The question that poses itself here is: Why does the woman have to work in the first place? If a woman is working to earn her own living expenses, Islam has absolved her from this duty by obliging, as mentioned earlier, the male family members to take care of the entire financial needs and obligations. Thus from her birth to death, throughout the various stages of her entire life, she is not required to work to give utmost dignity and concentration to her paramount mission and duty of taking care of the home and raising the children. This honorable mission requires great sacrifices and devotion, and has the highest status. The well-known English scholar Samuel Smiles, one of the pillars of the English renaissance says:

"The system that has required women to work in factories and industrial areas, regardless of the national wealth it brings, has destroyed the family life. It has attacked, in fact, the basic structure and foundations of the home and destroyed the essential pillars of the family. It has cut and destroyed social ties as well. Stripping the wife from her husband, and depriving children of their rights of proper, tender and maternal care, has resulted in lower moral values for the women. The real job and profession of a woman is to raise a good, sound and moral family. She is mainly required to take care of household responsibilities, home economics and other domestic needs. Work in factories has stripped the woman, as we pointed earlier, of all these responsibilities which changed the looks and the realities of the inner home. Children, as well, were often neglected and raised with no sound standards. The love and affection between husband and wife were somewhat extinguished. The woman was no longer the sought, wanted, admired and loved by man, after he got used to seeing her in the factory next to him doing the same thing he does. Woman came under many influences and pressures that changed her mentality and thinking pattern on which moral values and virtues were established.

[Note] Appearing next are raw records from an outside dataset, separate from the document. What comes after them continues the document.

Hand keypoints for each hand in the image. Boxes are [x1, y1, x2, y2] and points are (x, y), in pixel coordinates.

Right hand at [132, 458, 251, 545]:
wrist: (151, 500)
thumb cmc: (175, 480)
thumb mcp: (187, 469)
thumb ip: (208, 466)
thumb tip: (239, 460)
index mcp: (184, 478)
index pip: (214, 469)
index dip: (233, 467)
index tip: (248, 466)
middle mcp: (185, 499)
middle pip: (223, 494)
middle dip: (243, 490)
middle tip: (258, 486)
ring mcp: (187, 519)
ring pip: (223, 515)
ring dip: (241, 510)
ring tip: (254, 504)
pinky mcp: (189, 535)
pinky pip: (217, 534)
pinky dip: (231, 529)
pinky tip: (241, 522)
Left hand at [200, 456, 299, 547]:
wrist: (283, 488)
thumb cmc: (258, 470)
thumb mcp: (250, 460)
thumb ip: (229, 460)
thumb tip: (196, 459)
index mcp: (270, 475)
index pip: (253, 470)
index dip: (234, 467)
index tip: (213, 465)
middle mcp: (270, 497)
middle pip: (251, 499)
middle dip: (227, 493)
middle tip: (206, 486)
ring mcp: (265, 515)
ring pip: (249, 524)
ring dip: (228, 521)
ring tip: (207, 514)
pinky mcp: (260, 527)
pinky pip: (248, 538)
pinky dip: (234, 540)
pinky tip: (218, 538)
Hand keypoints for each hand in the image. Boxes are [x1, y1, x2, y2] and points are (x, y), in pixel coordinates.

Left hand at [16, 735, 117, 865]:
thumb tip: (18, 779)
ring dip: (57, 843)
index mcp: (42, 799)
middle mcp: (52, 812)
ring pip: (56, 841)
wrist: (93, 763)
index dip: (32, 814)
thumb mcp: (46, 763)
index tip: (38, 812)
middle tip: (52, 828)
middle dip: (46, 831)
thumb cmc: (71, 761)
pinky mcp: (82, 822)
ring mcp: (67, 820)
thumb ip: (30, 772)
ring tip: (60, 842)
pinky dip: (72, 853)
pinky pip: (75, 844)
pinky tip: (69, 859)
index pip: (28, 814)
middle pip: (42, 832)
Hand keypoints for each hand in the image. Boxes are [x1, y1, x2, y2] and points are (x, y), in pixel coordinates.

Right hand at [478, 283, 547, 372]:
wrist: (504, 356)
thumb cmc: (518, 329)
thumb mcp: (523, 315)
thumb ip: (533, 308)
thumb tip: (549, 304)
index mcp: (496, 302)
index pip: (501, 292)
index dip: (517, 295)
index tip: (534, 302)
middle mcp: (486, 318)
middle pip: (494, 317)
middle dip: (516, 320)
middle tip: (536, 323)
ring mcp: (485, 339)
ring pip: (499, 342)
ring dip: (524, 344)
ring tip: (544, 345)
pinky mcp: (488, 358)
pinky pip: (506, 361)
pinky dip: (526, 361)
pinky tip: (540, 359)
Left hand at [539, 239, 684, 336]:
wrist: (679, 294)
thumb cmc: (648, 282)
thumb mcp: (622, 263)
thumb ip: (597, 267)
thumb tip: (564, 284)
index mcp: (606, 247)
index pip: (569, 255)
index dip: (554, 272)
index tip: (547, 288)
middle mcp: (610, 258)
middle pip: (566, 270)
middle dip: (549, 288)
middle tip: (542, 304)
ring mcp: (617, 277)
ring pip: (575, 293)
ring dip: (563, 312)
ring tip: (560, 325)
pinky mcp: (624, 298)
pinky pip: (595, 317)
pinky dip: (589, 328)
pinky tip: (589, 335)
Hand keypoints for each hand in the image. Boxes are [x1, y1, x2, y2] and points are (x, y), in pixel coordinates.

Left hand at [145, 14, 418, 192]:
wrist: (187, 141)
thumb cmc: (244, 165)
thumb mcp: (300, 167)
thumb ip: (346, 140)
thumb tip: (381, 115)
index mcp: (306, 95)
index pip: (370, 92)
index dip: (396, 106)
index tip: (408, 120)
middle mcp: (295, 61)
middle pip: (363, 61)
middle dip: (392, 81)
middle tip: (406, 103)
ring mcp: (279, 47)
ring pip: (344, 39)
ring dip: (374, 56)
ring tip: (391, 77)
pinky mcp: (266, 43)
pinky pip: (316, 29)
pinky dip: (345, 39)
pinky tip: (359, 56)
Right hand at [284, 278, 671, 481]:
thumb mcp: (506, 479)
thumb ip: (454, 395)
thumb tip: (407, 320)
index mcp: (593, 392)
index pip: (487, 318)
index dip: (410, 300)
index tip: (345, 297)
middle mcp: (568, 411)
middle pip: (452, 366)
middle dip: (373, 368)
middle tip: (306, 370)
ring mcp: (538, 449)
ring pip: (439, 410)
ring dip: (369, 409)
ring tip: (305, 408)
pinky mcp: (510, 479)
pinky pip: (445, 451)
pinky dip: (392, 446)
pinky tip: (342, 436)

In fact, the First Lady of South Africa calls for the return of woman to the home saying:

"The most natural place for a woman is her own home. The main task and responsibility for a woman must be to care for her husband and attend to the needs of her children."

She also said in an address to a women's conference in the capital of South Africa:

"The main task and responsibility for a woman must be to care for her husband and attend to the needs of her children. This is our duty in the society. It is a duty in which we should take special pride as it produces successful men and sound generations."